## [EXERCISE DETAILS]
Please extract the entries from the line with "Rendered at 1242 by 1755 pixels." up to and including the line with "text [56, 243, 67, 282]", reproducing each line without changes.
##### MATERIAL FOR THIS EXERCISE #####
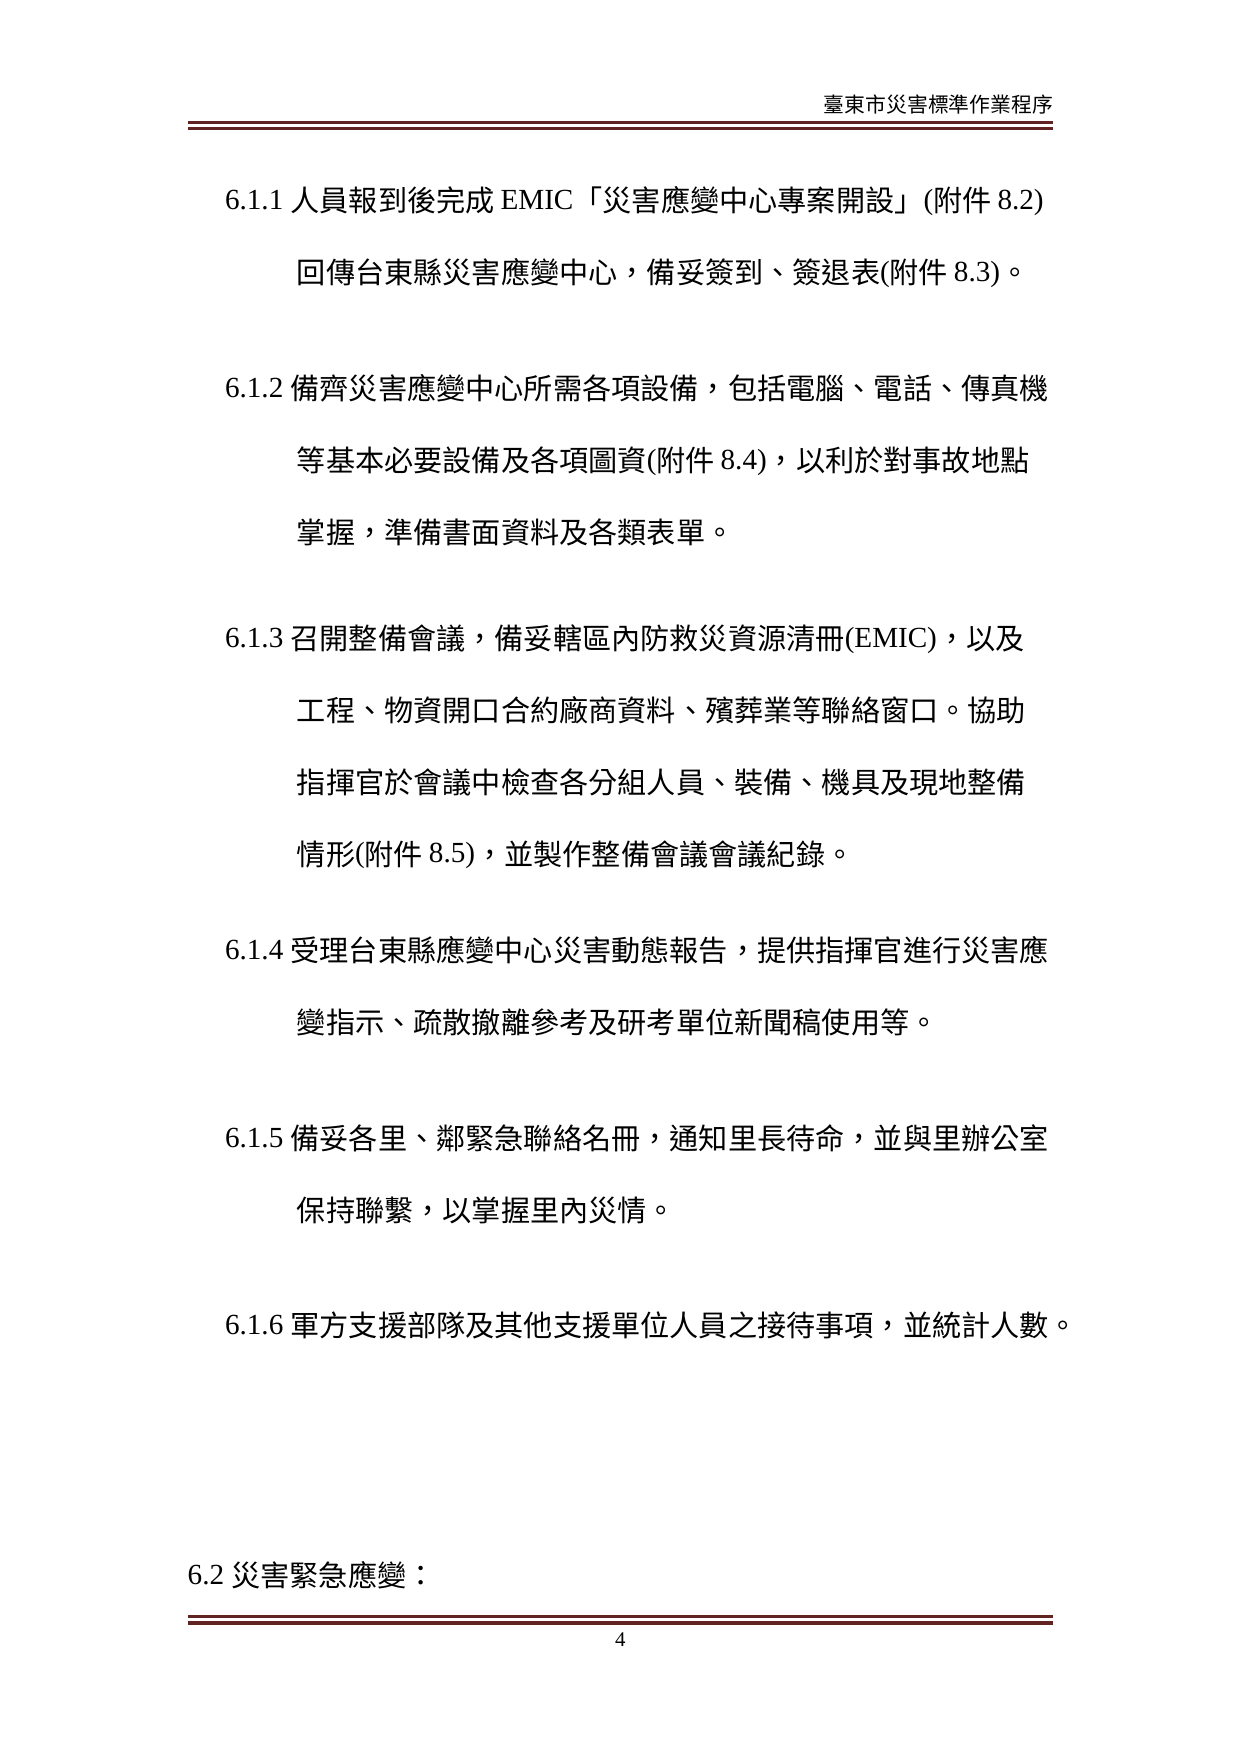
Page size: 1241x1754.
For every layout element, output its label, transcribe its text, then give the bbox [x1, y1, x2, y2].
#####
##### MATERIAL FOR THIS EXERCISE #####
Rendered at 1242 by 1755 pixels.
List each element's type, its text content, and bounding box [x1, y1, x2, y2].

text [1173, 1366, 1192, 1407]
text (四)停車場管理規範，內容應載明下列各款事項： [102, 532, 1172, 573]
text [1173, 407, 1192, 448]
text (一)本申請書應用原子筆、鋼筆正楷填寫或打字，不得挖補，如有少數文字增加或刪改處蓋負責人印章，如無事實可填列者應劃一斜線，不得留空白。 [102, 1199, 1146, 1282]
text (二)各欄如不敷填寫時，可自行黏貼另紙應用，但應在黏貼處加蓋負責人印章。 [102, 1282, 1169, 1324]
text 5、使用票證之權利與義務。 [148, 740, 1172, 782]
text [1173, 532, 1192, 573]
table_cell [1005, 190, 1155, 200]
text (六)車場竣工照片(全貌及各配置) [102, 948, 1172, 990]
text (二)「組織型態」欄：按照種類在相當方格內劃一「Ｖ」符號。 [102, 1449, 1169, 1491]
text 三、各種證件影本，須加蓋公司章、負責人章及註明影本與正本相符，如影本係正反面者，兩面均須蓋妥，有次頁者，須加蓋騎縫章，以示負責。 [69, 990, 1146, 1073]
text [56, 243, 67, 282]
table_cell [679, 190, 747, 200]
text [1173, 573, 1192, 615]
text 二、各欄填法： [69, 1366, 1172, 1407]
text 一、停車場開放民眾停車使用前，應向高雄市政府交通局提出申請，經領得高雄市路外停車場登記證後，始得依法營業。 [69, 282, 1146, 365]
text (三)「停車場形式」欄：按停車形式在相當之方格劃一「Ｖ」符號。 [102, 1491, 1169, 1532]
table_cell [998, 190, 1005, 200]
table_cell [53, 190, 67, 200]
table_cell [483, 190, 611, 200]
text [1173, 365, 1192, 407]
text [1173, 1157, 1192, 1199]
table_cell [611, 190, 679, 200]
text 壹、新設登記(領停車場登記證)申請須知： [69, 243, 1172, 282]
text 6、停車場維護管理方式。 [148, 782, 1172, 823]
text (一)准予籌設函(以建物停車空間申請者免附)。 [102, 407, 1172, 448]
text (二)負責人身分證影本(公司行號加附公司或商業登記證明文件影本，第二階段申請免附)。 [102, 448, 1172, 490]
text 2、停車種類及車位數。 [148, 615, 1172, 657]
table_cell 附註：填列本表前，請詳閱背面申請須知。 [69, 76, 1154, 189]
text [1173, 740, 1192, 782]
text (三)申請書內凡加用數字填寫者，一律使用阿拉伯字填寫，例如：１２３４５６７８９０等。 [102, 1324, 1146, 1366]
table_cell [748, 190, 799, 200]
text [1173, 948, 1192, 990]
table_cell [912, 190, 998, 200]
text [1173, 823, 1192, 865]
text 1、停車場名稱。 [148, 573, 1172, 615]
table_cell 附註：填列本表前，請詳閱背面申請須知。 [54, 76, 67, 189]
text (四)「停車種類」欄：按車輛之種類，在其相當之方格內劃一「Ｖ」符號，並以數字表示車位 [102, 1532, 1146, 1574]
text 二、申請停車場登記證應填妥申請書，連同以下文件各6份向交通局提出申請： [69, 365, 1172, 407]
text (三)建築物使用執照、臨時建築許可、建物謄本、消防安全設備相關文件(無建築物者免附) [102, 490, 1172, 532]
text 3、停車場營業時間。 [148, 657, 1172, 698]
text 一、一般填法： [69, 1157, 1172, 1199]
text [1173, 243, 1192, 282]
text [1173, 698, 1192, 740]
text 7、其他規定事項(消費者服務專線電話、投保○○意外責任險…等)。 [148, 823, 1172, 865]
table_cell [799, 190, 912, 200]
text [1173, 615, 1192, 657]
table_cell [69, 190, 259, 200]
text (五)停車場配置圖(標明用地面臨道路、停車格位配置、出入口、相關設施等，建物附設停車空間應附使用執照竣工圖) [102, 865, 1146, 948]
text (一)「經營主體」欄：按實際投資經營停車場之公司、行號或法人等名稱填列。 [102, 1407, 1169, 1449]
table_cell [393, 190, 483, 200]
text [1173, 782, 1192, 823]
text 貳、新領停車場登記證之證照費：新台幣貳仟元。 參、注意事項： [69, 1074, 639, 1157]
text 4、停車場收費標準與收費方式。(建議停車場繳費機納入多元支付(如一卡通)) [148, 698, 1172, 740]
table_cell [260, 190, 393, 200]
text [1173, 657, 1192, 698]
#####
## [ANSWER TO THE PROBLEM]
Rendered at 1242 by 1755 pixels.
List each element's type, its text content, and bounding box [x1, y1, x2, y2].

text [1173, 1366, 1192, 1407]
text (四)停車場管理規範，內容應載明下列各款事項： [102, 532, 1172, 573]
text [1173, 407, 1192, 448]
text (一)本申請書應用原子筆、鋼筆正楷填寫或打字，不得挖補，如有少數文字增加或刪改處蓋負責人印章，如無事實可填列者應劃一斜線，不得留空白。 [102, 1199, 1146, 1282]
text (二)各欄如不敷填寫時，可自行黏貼另紙應用，但應在黏貼處加蓋負責人印章。 [102, 1282, 1169, 1324]
text 5、使用票證之權利與義務。 [148, 740, 1172, 782]
text [1173, 532, 1192, 573]
table_cell [1005, 190, 1155, 200]
text (六)車場竣工照片(全貌及各配置) [102, 948, 1172, 990]
text (二)「組織型態」欄：按照種類在相當方格內劃一「Ｖ」符號。 [102, 1449, 1169, 1491]
text 三、各種證件影本，須加蓋公司章、負責人章及註明影本與正本相符，如影本係正反面者，兩面均須蓋妥，有次頁者，須加蓋騎縫章，以示負責。 [69, 990, 1146, 1073]
text [56, 243, 67, 282]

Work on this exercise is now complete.